Mitotic chromosomes were prepared from root tip meristems synchronized using 2.5 mM hydroxyurea and 2.5 μM amiprophos-methyl as described previously56,65. Probes were labeled with Alexa Fluor 568 or Alexa Fluor 488 (Thermo Fisher Scientific, Waltham, MA, USA) using nick translation66. The oligo-probes were labeled with biotin or fluorescein at their 5′ ends during synthesis (Integrated DNA Technologies, Leuven, Belgium). FISH was performed according to Macas et al.67 with hybridization and washing temperatures adjusted to account for AT/GC content and hybridization stringency allowing for 10–20% mismatches. The slides were counterstained with 4′,6-diamidino-2-phenylindole (DAPI), mounted in Vectashield mounting medium (Vector Laboratories, Burlingame, CA), and examined using a Zeiss AxioImager.Z2 microscope with an Axiocam 506 mono camera. Images were captured and processed using ZEN pro 2012 software (Carl Zeiss GmbH).

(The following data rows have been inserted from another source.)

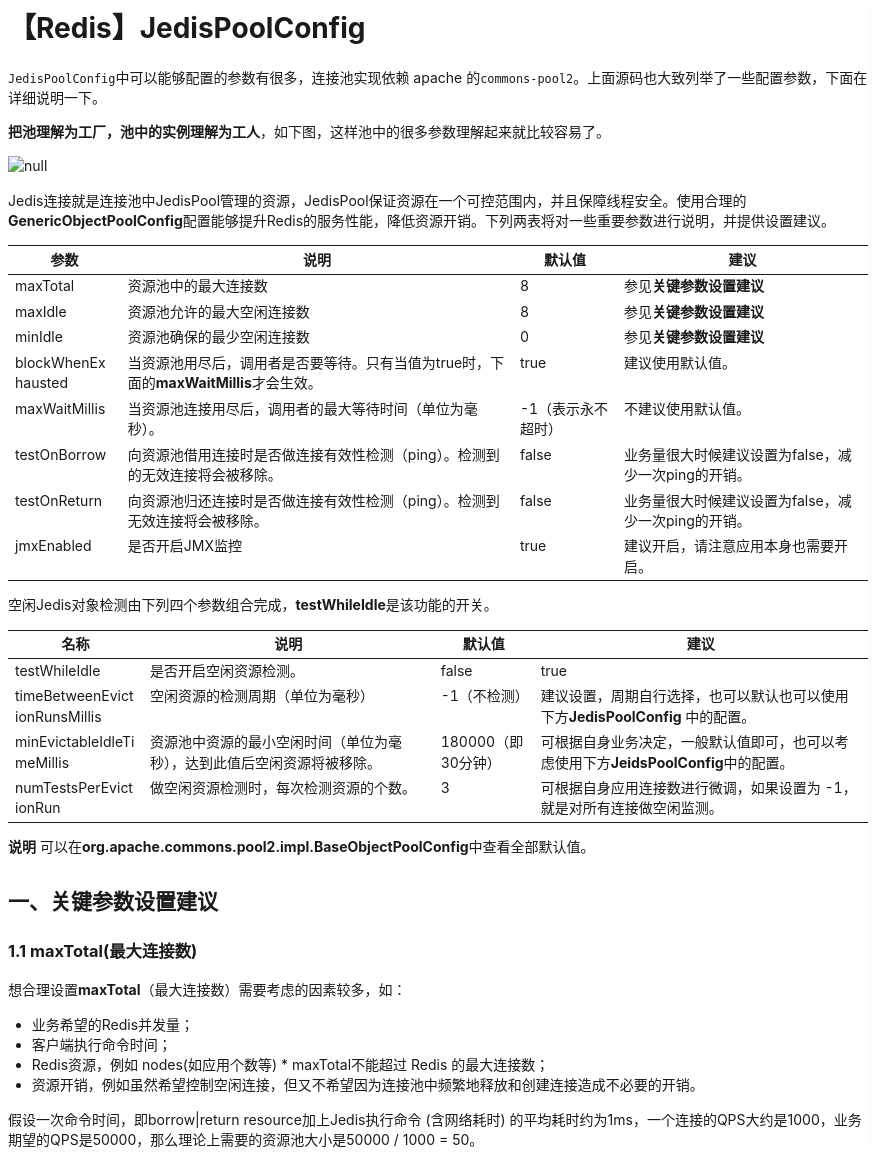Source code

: # 【Redis】JedisPoolConfig

`JedisPoolConfig`中可以能够配置的参数有很多，连接池实现依赖 apache 的`commons-pool2`。上面源码也大致列举了一些配置参数，下面在详细说明一下。

**把池理解为工厂，池中的实例理解为工人**，如下图，这样池中的很多参数理解起来就比较容易了。

![null](https://imgconvert.csdnimg.cn/aHR0cHM6Ly9tbWJpei5xcGljLmNuL21tYml6X3BuZy95emlhYk43cEsyWWp3OWlhVU4wYnJpYWxOZGNPWll0Y1c5NVBkQjlUbFJ3R2ZjTUZET2tCUVE1VVl5NHRiQjJraG1GcjRNeW9LZEZOUThackFnTGljaWNHeldBLzY0MA?x-oss-process=image/format,png)

Jedis连接就是连接池中JedisPool管理的资源，JedisPool保证资源在一个可控范围内，并且保障线程安全。使用合理的**GenericObjectPoolConfig**配置能够提升Redis的服务性能，降低资源开销。下列两表将对一些重要参数进行说明，并提供设置建议。

| 参数               | 说明                                                         | 默认值             | 建议                                                |
| ------------------ | ------------------------------------------------------------ | ------------------ | --------------------------------------------------- |
| maxTotal           | 资源池中的最大连接数                                         | 8                  | 参见**关键参数设置建议**                            |
| maxIdle            | 资源池允许的最大空闲连接数                                   | 8                  | 参见**关键参数设置建议**                            |
| minIdle            | 资源池确保的最少空闲连接数                                   | 0                  | 参见**关键参数设置建议**                            |
| blockWhenExhausted | 当资源池用尽后，调用者是否要等待。只有当值为true时，下面的**maxWaitMillis**才会生效。 | true               | 建议使用默认值。                                    |
| maxWaitMillis      | 当资源池连接用尽后，调用者的最大等待时间（单位为毫秒）。     | -1（表示永不超时） | 不建议使用默认值。                                  |
| testOnBorrow       | 向资源池借用连接时是否做连接有效性检测（ping）。检测到的无效连接将会被移除。 | false              | 业务量很大时候建议设置为false，减少一次ping的开销。 |
| testOnReturn       | 向资源池归还连接时是否做连接有效性检测（ping）。检测到无效连接将会被移除。 | false              | 业务量很大时候建议设置为false，减少一次ping的开销。 |
| jmxEnabled         | 是否开启JMX监控                                              | true               | 建议开启，请注意应用本身也需要开启。                |

空闲Jedis对象检测由下列四个参数组合完成，**testWhileIdle**是该功能的开关。

| 名称                          | 说明                                                         | 默认值             | 建议                                                         |
| ----------------------------- | ------------------------------------------------------------ | ------------------ | ------------------------------------------------------------ |
| testWhileIdle                 | 是否开启空闲资源检测。                                       | false              | true                                                         |
| timeBetweenEvictionRunsMillis | 空闲资源的检测周期（单位为毫秒）                             | -1（不检测）       | 建议设置，周期自行选择，也可以默认也可以使用下方**JedisPoolConfig** 中的配置。 |
| minEvictableIdleTimeMillis    | 资源池中资源的最小空闲时间（单位为毫秒），达到此值后空闲资源将被移除。 | 180000（即30分钟） | 可根据自身业务决定，一般默认值即可，也可以考虑使用下方**JeidsPoolConfig**中的配置。 |
| numTestsPerEvictionRun        | 做空闲资源检测时，每次检测资源的个数。                       | 3                  | 可根据自身应用连接数进行微调，如果设置为 -1，就是对所有连接做空闲监测。 |

**说明** 可以在**org.apache.commons.pool2.impl.BaseObjectPoolConfig**中查看全部默认值。

## 一、关键参数设置建议

### 1.1 maxTotal(最大连接数)

想合理设置**maxTotal**（最大连接数）需要考虑的因素较多，如：

- 业务希望的Redis并发量；
- 客户端执行命令时间；
- Redis资源，例如 nodes(如应用个数等) * maxTotal不能超过 Redis 的最大连接数；
- 资源开销，例如虽然希望控制空闲连接，但又不希望因为连接池中频繁地释放和创建连接造成不必要的开销。

假设一次命令时间，即borrow|return resource加上Jedis执行命令 (含网络耗时) 的平均耗时约为1ms，一个连接的QPS大约是1000，业务期望的QPS是50000，那么理论上需要的资源池大小是50000 / 1000 = 50。
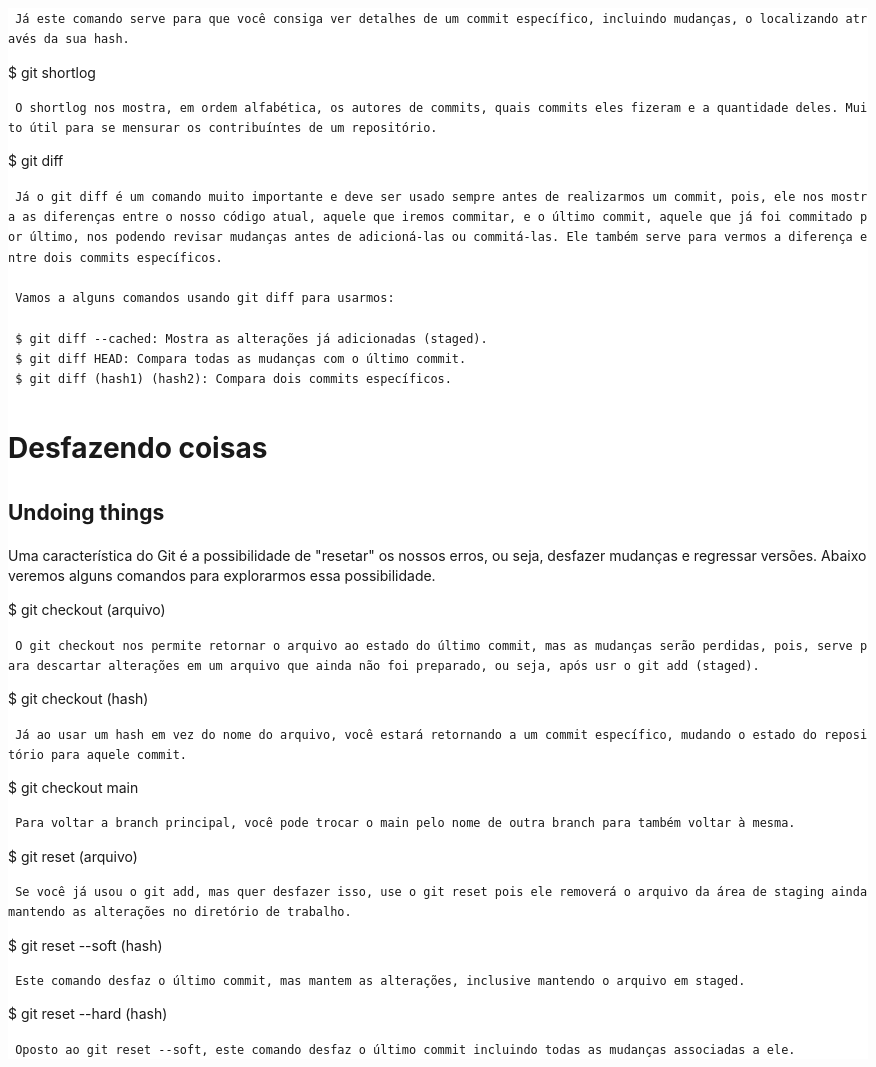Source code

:      Já este comando serve para que você consiga ver detalhes de um commit específico, incluindo mudanças, o localizando através da sua hash.

 $ git shortlog

     O shortlog nos mostra, em ordem alfabética, os autores de commits, quais commits eles fizeram e a quantidade deles. Muito útil para se mensurar os contribuíntes de um repositório.

 $ git diff

     Já o git diff é um comando muito importante e deve ser usado sempre antes de realizarmos um commit, pois, ele nos mostra as diferenças entre o nosso código atual, aquele que iremos commitar, e o último commit, aquele que já foi commitado por último, nos podendo revisar mudanças antes de adicioná-las ou commitá-las. Ele também serve para vermos a diferença entre dois commits específicos.

     Vamos a alguns comandos usando git diff para usarmos:

     $ git diff --cached: Mostra as alterações já adicionadas (staged).
     $ git diff HEAD: Compara todas as mudanças com o último commit.
     $ git diff (hash1) (hash2): Compara dois commits específicos.

# Desfazendo coisas
 ## Undoing things

 Uma característica do Git é a possibilidade de "resetar" os nossos erros, ou seja, desfazer mudanças e regressar versões.
 Abaixo veremos alguns comandos para explorarmos essa possibilidade.

 $ git checkout (arquivo)
     
     O git checkout nos permite retornar o arquivo ao estado do último commit, mas as mudanças serão perdidas, pois, serve para descartar alterações em um arquivo que ainda não foi preparado, ou seja, após usr o git add (staged).

 $ git checkout (hash)

     Já ao usar um hash em vez do nome do arquivo, você estará retornando a um commit específico, mudando o estado do repositório para aquele commit.

 $ git checkout main

     Para voltar a branch principal, você pode trocar o main pelo nome de outra branch para também voltar à mesma.

 $ git reset (arquivo)

     Se você já usou o git add, mas quer desfazer isso, use o git reset pois ele removerá o arquivo da área de staging ainda mantendo as alterações no diretório de trabalho.

 $ git reset --soft (hash)

     Este comando desfaz o último commit, mas mantem as alterações, inclusive mantendo o arquivo em staged.

 $ git reset --hard (hash)

     Oposto ao git reset --soft, este comando desfaz o último commit incluindo todas as mudanças associadas a ele.

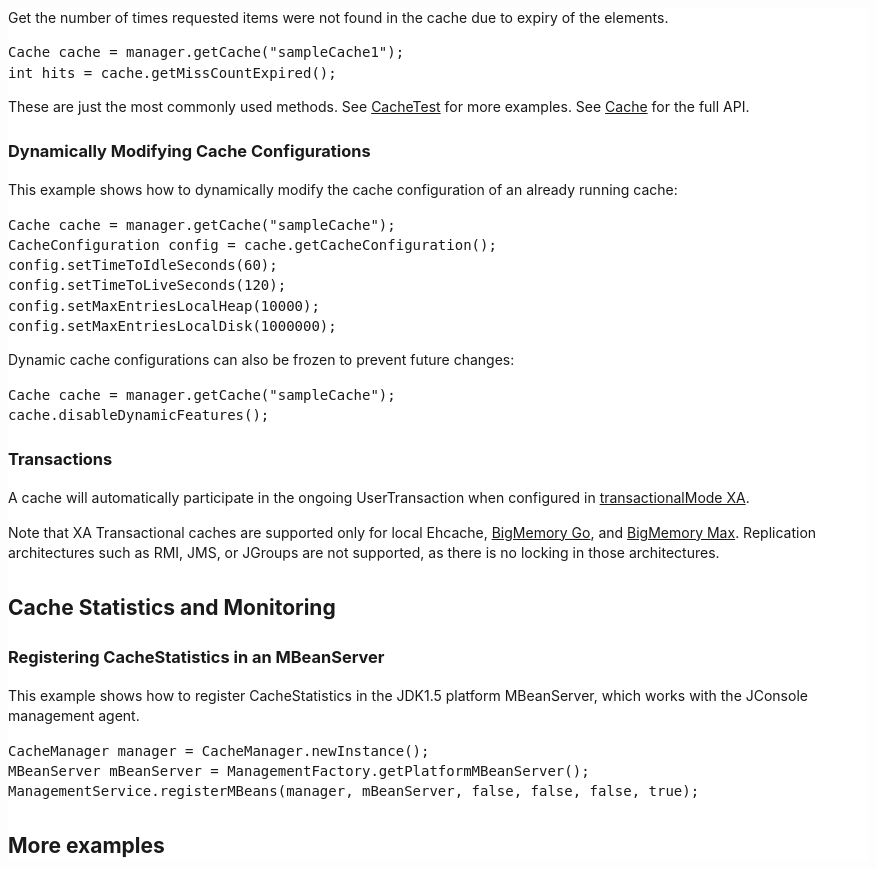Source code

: Get the number of times requested items were not found in the cache due to expiry of the elements.

<pre>
Cache cache = manager.getCache("sampleCache1");
int hits = cache.getMissCountExpired();
</pre>

These are just the most commonly used methods. See [CacheTest](https://fisheye.terracotta.org/browse/Ehcache/branches/ehcache-2.8.x/ehcache-core/src/test/java/net/sf/ehcache/CacheTest.java?hb=true) for more examples.
See [Cache](/apidocs/2.8.5/net/sf/ehcache/Cache.html) for the full API.

### Dynamically Modifying Cache Configurations
This example shows how to dynamically modify the cache configuration of an already running cache:

<pre>
Cache cache = manager.getCache("sampleCache");
CacheConfiguration config = cache.getCacheConfiguration();
config.setTimeToIdleSeconds(60);
config.setTimeToLiveSeconds(120);
config.setMaxEntriesLocalHeap(10000);
config.setMaxEntriesLocalDisk(1000000);
</pre>

Dynamic cache configurations can also be frozen to prevent future changes:

<pre>
Cache cache = manager.getCache("sampleCache");
cache.disableDynamicFeatures();
</pre>

### Transactions
A cache will automatically participate in the ongoing UserTransaction when configured in [transactionalMode XA](/documentation/2.8/apis/transactions.html).

Note that XA Transactional caches are supported only for local Ehcache, [BigMemory Go](http://terracotta.org/documentation/2.8/bigmemorygo/api/jta), and  [BigMemory Max](http://terracotta.org/documentation/2.8/bigmemorymax/api/jta). Replication architectures such as RMI, JMS, or JGroups are not supported, as there is no locking in those architectures.


## Cache Statistics and Monitoring

### Registering CacheStatistics in an MBeanServer
This example shows how to register CacheStatistics in the JDK1.5 platform MBeanServer, which
works with the JConsole management agent.

<pre>
CacheManager manager = CacheManager.newInstance();
MBeanServer mBeanServer = ManagementFactory.getPlatformMBeanServer();
ManagementService.registerMBeans(manager, mBeanServer, false, false, false, true);
</pre>

## More examples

Identification of centromeric repeats using chromatin immunoprecipitation

Chromatin immunoprecipitation was performed with nuclei isolated from fresh leaves as described previously41 using a custom-made antibody raised against a peptide designed according to the CenH3 protein sequence identified in Vicia faba (CenH3-2_VF)56. ChIPed DNA and input DNA control were sequenced on the Illumina platform (Global Biologics, LLC, Columbia, USA) in a single-end, 101 nt read mode. The resulting reads were trimmed to 100 nt by removing the first base and quality filtered to exceed the cutoff quality score of 10 over at least 95 nucleotides. Quality-filtered reads were mapped to reference contigs assembled from clusters of genome shotgun sequencing reads representing V. faba repetitive sequences produced and characterized in our previous work31. Similarity-based mapping of reads to repeat contigs was done using BLASTn68 with the parameters “-m 8 -b 1 -e 1e-20 -W 9 -r 2 -q -3 -G 5 -E 2 -F F” and was followed by output parsing to ensure that each read was mapped to a maximum of one repeat cluster with the highest similarity score. The proportion of ChIP and input reads mapped to individual clusters was evaluated to identify repeats with a ChIP/input ratio >10, which were considered to represent repeats enriched in the ChIP sample.

DNA replication assay

Root tip meristems were treated with thymidine analog 5-Ethynyl-2′-deoxyuridine (EdU) by submersing the roots of three-day-old seedlings for 15 or 30 min in a 10 μM EdU solution in Hoagland medium. The EdU treatment was followed by incubating the seedlings in Hoagland medium for various time intervals ranging from 1 to 9 hours (all incubations were done at 25 °C). Since V. faba S phase was reported to last 7.5 h, followed by 5 h of G2 phase before entering mitosis69, this time sampling enabled observation of metaphase chromosomes with their DNA labeled at various stages of the S phase (late replicating chromatin was labeled in samples collected 1–3 h after EdU treatment while collecting tissues after 6–9 h provided information about early replicating chromatin). Tissue fixation was performed with methanol-acetic acid (3:1) and chromosome preparations were done as described above for FISH experiments. EdU detection was performed using EdU HTS kit (BaseClick GmbH, Neuried, Germany) according to the manufacturer’s protocol, except for the washing procedure, which was done at 35 °C in 2× saline sodium-citrate (SSC) buffer for 5 min, followed by 5 min in 50% formamide/2× SSC, 10 min in 2× SSC, and finally 5 min in 1× BT buffer (0.1 M NaHCO3, 0.05% Tween 20, pH 8.0) at room temperature.

Accession codes

Cloned sequences of satellite repeats were deposited in GenBank under accession numbers MF796528-MF796546. Raw Illumina reads from ChIP-seq experiment will be available from European Nucleotide Archive under the study PRJEB5241.